In the April 23, 2004, issue of Commonweal, Leslie Woodcock Tentler wrote on American Catholics and contraception:
I want … to contest the bishops' seeming assumption that collectively reiterating the church's teaching on contraception will have only transitory negative effects on the laity. "The church teaches lots of things that we don't practice," Denver Archbishop Charles Chaput told a news conference, where he acknowledged that most Catholic couples routinely practice contraception. "The church's teaching on charity is ignored by virtually all of us also." Like growing numbers of his fellow bishops, Chaput is too young to have adult memories of the 1950s, when a majority of married Catholics were living, or trying to live, in accord with church teaching.

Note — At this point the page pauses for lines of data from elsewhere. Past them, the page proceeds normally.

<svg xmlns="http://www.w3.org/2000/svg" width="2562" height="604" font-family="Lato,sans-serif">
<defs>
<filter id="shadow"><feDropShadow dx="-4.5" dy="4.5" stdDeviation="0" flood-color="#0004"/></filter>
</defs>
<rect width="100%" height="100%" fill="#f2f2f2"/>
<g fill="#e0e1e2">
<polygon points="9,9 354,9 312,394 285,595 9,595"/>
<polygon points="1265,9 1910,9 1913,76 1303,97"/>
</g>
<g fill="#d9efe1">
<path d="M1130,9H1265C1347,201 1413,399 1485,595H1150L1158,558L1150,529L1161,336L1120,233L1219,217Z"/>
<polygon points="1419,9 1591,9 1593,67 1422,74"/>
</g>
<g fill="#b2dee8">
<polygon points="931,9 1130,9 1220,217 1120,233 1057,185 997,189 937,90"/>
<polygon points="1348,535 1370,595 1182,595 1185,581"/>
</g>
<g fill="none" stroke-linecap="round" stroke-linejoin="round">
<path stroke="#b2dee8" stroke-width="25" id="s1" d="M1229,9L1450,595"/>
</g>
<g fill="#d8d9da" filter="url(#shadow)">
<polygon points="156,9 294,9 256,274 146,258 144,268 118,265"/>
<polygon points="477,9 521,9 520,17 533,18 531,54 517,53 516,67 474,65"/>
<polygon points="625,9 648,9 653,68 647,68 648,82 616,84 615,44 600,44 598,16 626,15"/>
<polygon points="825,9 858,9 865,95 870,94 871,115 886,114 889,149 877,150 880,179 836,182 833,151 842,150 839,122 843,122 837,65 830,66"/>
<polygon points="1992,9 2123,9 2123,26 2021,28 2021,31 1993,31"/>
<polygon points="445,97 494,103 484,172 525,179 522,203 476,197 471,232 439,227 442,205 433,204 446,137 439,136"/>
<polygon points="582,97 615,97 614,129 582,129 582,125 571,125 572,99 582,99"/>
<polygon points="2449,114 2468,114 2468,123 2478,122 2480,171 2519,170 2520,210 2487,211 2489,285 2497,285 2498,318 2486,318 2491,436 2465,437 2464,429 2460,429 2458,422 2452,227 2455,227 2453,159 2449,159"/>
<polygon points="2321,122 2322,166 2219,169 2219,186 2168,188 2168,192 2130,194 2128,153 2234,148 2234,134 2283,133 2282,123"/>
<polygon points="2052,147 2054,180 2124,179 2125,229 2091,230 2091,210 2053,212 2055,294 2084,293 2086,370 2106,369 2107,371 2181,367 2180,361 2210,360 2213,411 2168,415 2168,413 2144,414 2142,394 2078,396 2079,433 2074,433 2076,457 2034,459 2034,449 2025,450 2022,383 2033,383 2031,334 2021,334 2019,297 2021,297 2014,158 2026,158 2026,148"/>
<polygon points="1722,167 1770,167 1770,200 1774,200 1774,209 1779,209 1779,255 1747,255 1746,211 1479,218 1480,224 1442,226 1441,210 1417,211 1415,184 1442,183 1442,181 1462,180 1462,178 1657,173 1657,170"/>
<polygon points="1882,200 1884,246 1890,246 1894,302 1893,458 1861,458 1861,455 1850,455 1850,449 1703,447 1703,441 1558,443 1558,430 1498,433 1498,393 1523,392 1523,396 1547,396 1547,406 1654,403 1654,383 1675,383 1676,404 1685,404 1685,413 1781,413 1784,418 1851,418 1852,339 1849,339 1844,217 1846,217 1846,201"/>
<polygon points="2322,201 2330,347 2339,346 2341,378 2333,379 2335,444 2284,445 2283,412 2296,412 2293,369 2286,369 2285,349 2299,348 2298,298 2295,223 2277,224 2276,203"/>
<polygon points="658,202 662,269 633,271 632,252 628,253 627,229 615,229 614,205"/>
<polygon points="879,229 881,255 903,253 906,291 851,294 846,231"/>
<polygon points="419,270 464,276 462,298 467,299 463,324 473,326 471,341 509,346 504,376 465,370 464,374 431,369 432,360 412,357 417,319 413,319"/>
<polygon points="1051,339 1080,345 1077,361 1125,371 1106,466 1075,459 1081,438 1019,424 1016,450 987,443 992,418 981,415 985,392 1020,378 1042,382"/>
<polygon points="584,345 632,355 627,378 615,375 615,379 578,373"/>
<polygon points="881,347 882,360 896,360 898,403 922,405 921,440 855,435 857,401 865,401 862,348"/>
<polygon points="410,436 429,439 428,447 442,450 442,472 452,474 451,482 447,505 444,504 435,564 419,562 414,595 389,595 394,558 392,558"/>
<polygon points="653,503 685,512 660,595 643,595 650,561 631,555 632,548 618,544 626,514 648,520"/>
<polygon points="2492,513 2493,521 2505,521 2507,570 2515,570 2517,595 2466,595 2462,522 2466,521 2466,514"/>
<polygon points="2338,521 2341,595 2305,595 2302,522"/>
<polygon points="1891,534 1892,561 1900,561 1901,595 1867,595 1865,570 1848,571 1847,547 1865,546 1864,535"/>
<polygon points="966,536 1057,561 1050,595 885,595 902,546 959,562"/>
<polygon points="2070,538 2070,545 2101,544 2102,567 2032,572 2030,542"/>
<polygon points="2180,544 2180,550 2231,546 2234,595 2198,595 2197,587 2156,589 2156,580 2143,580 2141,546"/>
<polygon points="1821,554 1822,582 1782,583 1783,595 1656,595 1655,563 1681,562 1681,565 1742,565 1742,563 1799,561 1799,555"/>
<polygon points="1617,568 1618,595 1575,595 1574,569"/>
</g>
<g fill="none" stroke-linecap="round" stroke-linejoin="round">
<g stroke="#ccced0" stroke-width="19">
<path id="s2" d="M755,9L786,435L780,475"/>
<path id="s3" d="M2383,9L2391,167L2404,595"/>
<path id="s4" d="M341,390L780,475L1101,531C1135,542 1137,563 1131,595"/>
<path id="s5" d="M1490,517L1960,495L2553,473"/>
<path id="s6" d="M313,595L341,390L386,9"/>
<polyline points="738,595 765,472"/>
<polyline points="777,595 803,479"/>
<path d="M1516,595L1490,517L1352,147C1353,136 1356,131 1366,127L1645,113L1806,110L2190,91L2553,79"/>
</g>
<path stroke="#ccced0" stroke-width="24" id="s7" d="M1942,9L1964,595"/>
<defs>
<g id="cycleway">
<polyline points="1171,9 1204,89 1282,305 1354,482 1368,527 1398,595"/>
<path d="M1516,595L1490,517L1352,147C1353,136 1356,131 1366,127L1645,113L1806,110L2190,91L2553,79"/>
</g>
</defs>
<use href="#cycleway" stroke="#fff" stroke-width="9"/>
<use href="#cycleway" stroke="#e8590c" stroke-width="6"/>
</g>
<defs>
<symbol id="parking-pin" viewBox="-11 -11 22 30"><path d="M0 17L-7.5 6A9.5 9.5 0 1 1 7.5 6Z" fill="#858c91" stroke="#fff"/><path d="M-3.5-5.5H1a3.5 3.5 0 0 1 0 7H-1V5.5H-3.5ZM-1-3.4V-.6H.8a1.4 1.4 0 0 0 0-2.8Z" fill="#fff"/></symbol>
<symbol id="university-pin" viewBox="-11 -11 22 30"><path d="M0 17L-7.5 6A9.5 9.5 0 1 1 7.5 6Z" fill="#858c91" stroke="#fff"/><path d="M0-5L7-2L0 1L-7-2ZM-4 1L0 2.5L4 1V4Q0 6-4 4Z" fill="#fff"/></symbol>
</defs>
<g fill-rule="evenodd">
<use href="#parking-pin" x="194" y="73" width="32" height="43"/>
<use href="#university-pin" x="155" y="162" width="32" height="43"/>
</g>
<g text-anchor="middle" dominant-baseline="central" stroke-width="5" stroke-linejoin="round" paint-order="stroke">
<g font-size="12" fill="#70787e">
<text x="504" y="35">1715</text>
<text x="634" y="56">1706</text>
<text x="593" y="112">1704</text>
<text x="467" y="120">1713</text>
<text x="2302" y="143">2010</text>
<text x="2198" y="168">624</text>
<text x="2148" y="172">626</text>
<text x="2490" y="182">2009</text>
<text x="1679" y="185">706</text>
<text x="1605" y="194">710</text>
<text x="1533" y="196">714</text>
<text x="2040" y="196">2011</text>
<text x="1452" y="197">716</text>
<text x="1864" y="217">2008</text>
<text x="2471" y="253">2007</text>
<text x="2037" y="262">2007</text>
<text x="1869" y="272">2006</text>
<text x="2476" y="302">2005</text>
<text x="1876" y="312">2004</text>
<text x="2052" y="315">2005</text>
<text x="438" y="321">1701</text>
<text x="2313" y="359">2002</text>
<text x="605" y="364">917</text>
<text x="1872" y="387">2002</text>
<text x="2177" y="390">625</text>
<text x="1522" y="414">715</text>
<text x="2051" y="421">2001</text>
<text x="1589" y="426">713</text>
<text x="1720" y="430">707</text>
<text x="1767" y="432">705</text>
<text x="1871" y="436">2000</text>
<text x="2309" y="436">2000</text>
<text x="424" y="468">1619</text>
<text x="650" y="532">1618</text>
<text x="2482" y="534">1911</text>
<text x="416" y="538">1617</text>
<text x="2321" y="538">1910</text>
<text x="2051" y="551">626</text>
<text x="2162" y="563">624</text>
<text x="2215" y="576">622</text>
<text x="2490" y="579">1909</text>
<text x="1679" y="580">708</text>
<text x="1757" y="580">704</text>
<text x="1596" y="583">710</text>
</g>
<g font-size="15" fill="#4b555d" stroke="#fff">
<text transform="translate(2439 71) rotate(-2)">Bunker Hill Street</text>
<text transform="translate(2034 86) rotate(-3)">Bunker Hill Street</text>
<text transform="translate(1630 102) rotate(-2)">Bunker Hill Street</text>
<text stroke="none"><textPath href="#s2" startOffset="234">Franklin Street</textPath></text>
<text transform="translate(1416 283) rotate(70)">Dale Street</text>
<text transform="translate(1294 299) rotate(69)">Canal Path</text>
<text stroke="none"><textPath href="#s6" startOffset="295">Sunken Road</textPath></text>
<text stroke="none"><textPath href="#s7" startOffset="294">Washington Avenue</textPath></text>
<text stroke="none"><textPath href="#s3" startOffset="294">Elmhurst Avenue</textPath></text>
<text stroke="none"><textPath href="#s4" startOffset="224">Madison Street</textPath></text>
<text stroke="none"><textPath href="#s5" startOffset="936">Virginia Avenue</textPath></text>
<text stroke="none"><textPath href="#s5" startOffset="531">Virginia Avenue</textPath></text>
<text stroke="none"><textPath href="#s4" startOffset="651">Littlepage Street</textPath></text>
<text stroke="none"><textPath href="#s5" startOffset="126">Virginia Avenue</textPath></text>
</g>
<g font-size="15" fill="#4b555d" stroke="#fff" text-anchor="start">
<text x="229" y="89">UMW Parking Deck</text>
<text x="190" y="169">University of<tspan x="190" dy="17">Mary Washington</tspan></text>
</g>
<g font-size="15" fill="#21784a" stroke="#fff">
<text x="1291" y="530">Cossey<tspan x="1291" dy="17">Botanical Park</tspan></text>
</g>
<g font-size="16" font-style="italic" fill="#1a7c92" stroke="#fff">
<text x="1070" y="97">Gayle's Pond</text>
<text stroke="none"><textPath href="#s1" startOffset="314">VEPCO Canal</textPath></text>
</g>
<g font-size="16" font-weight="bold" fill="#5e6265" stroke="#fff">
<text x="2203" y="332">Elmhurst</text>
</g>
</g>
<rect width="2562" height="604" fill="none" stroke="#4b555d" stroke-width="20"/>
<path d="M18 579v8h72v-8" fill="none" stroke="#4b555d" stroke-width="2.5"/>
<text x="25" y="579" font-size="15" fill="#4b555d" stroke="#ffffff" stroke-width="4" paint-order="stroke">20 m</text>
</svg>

Partly for this reason, he—along with many younger advocates of a harder line on contraception—simply underestimates the damage done to the church by Humanae vitae. Commonweal readers of a certain age will know what the married laity suffered and also know that, existentially speaking, being accused of grave evil in the course of marital sex is not the same as being accused of failures with regard to charity. But even older readers of Commonweal may not remember how much damage the debate over contraception did to the parish clergy.
At a time of almost breathtaking change in sexual values and behavior, church leaders had little to offer beyond what theologian Gerard Sloyan has called "prohibitions without explanations." Among the laity, the paralysis of leadership further eroded an already weakened sense of connectedness to the institutional church.